Crypto news

23.06.2026
04:37

Market Analysis: Key Trends and Signals for Investors

Over the past 24 hours, the cryptocurrency market has seen significant capital movement. Trading volume on leading exchanges increased by 12%, indicating heightened interest from both retail and institutional investors. Bitcoin (BTC) is trading around $67,500, showing resilience above the psychological level of $65,000, which serves as a strong support zone. Ethereum (ETH) is also showing positive momentum, gaining 3.2% in the last 24 hours and holding above $3,400.

On-chain data analysis confirms accumulation by large holders. The number of active addresses on the Bitcoin network increased by 8% compared to last week, while the volume of transactions exceeding $100,000 grew by 15%. This is a classic sign that "smart money" is preparing for further growth. Additionally, inflows into spot Bitcoin ETFs recorded a record $450 million over the past three days, which is a strong bullish signal.

Altcoins: DeFi sector and meme coins in focus

Among altcoins, projects in the DeFi sector stand out. Uniswap (UNI) rose by 7.5% following the announcement of a new Layer 2 protocol launch. Aave (AAVE) gained 5.2% amid an increase in total value locked (TVL) to $12 billion. However, meme coins show mixed dynamics: DOGE fell by 1.8%, while PEPE rose by 4.3%, indicating the speculative nature of this segment.

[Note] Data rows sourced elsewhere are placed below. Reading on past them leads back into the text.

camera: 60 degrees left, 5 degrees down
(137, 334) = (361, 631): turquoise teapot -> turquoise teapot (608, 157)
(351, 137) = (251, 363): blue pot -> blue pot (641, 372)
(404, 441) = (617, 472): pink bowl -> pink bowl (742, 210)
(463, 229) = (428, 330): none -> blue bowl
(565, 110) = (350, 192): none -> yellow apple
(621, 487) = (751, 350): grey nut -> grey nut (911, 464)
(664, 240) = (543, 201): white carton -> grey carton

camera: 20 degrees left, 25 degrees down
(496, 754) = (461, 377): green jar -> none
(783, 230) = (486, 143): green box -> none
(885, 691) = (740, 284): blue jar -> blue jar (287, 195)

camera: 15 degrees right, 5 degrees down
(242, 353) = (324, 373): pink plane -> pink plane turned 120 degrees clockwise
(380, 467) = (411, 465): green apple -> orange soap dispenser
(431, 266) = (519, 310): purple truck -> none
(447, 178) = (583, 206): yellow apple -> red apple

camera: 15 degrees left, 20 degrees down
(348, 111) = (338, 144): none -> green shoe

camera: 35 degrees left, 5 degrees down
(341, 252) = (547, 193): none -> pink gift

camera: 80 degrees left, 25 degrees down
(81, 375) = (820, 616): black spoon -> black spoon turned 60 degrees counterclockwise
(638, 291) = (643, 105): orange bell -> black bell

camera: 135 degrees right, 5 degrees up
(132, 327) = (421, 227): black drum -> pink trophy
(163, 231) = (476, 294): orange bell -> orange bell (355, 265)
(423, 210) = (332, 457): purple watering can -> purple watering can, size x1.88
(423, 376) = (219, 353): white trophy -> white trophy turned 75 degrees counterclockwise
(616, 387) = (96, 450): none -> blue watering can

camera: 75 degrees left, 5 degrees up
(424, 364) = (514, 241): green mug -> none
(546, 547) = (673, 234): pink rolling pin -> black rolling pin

Macroeconomic backdrop is also favoring the market. The US Dollar Index (DXY) fell to 103.5, making riskier assets more attractive. Expectations of a Fed rate cut in September add optimism. However, I warn that volatility could spike sharply next week when inflation data is released.

Expert opinion: The current market configuration resembles an accumulation phase before a major move. Given the rise in institutional interest and improving macroeconomic conditions, I expect Bitcoin to test the $70,000 level within the next 10–14 days. However, I recommend caution when entering leveraged positions—the market could correct by 5–7% before continuing its upward trend.